Today, I trained with John Dahms. We discussed about creating a shell around ourselves to prevent ourselves from moving. Creating such a shell is only half of the equation, the other half is that we must stretch/expand the inside as much as possible. This is like a fight between containment and breakout. It is a conflict that we must find a resolution. I think of it as building up a bomb, and then doing a controlled release of the energy through a narrow tube aimed at the target. For this to work, the person doing the containment should be different from the person trying to break out, so that each person is not affected by the other person when performing the desired function. The difficulty comes when in reality there are no two people, but just myself. Ideally, I would be required to split myself into two. In actual practice, we need to use different body parts to perform these separate functions, so they don’t interfere with each other. These actions must be clear.
Let’s get to a more concrete example:
- Engage the opponent. Let’s use the position where the opponent pushes into my elbow.
- Start with nothing moving (lock everything) with a right foot forward stance.

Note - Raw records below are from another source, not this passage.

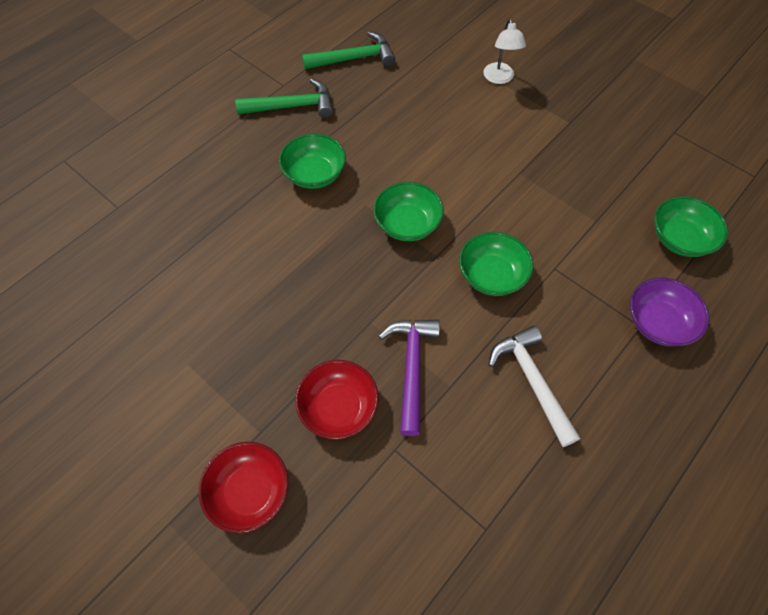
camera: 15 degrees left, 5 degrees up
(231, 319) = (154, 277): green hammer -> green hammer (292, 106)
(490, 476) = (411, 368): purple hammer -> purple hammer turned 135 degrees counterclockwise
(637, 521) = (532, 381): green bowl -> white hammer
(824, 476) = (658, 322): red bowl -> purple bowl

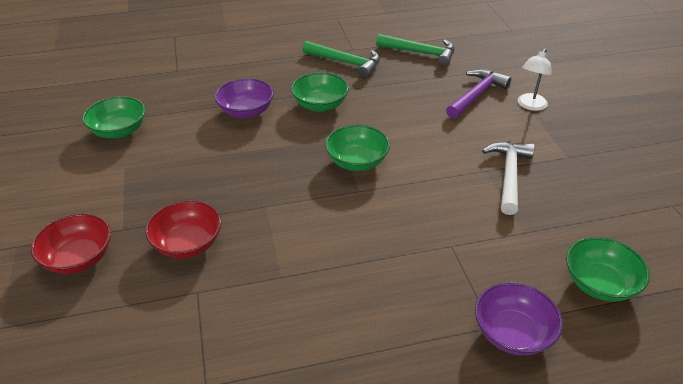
camera: 35 degrees right, 20 degrees down
(247, 221) = (246, 111): none -> purple bowl
(411, 368) = (264, 249): purple hammer -> purple hammer (476, 95)
(492, 275) = (390, 224): green bowl -> green bowl (119, 131)
(532, 381) = (350, 310): white hammer -> white hammer (509, 175)

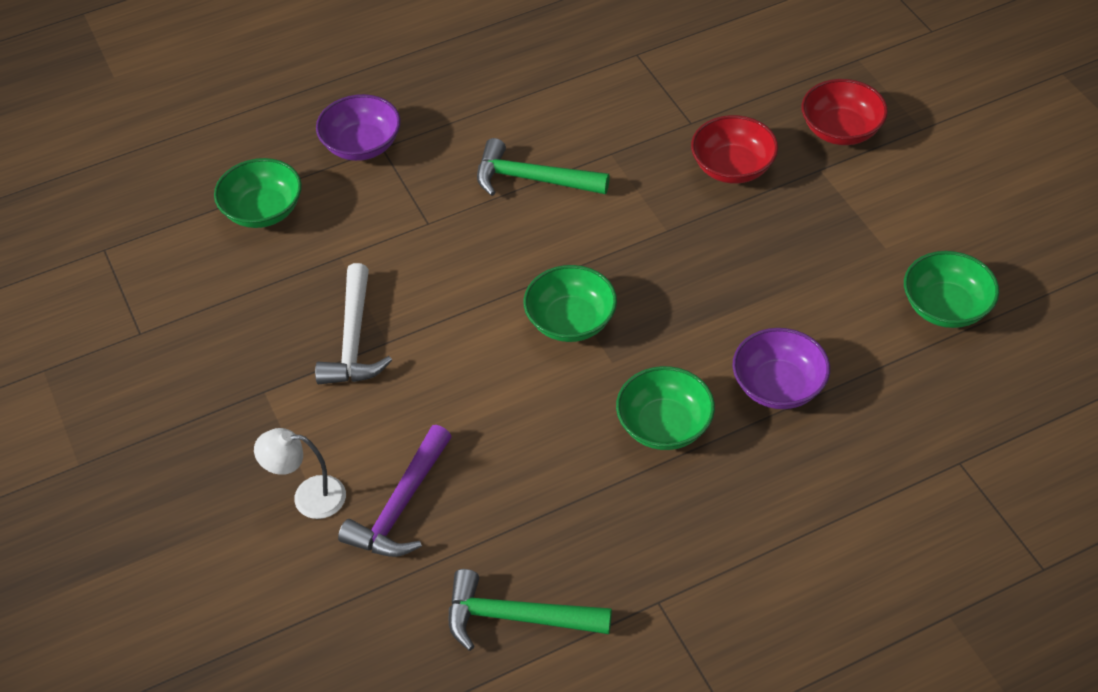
camera: 170 degrees right, 10 degrees up
(346, 62) = (657, 552): green hammer -> green hammer (533, 179)
(530, 106) = (308, 497): white lamp -> white lamp turned 105 degrees counterclockwise

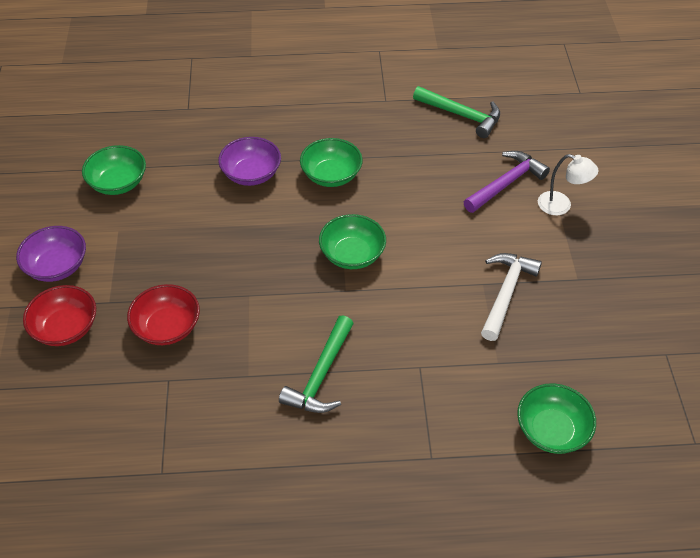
camera: 160 degrees left, 0 degrees up
(362, 145) = (448, 467): purple bowl -> purple bowl (57, 266)
(533, 179) = (321, 375): green hammer -> green hammer turned 75 degrees clockwise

- Push the heel of the front foot against the ground and open the front kua. This allows the energy to come up the front leg and go across the front side of the waist.
- Push the ball of the rear foot against the ground and open the rear kua. This allows the energy to come up the rear leg and go across the back side of the waist.
- Stretch the central vertical rod, and make sure that it does not move.
- Step 2 and 3 will gradually cause the flesh around the vertical rod to move around the rod. This is like how to spin a rattle drum with two hands. This is the breakout part.
- Keep both shoulders down, and tie them to the kuas. This is part of creating the shell.
- the hands or arms. There is often a strong desire to move them, we need to resist the urge. This is also part of creating the shell.
- Point the middle finger of the front hand towards the opponent’s centre. This is the aiming part for the controlled release.
- At the end, nothing really moves. Only the energy is projected to the opponent.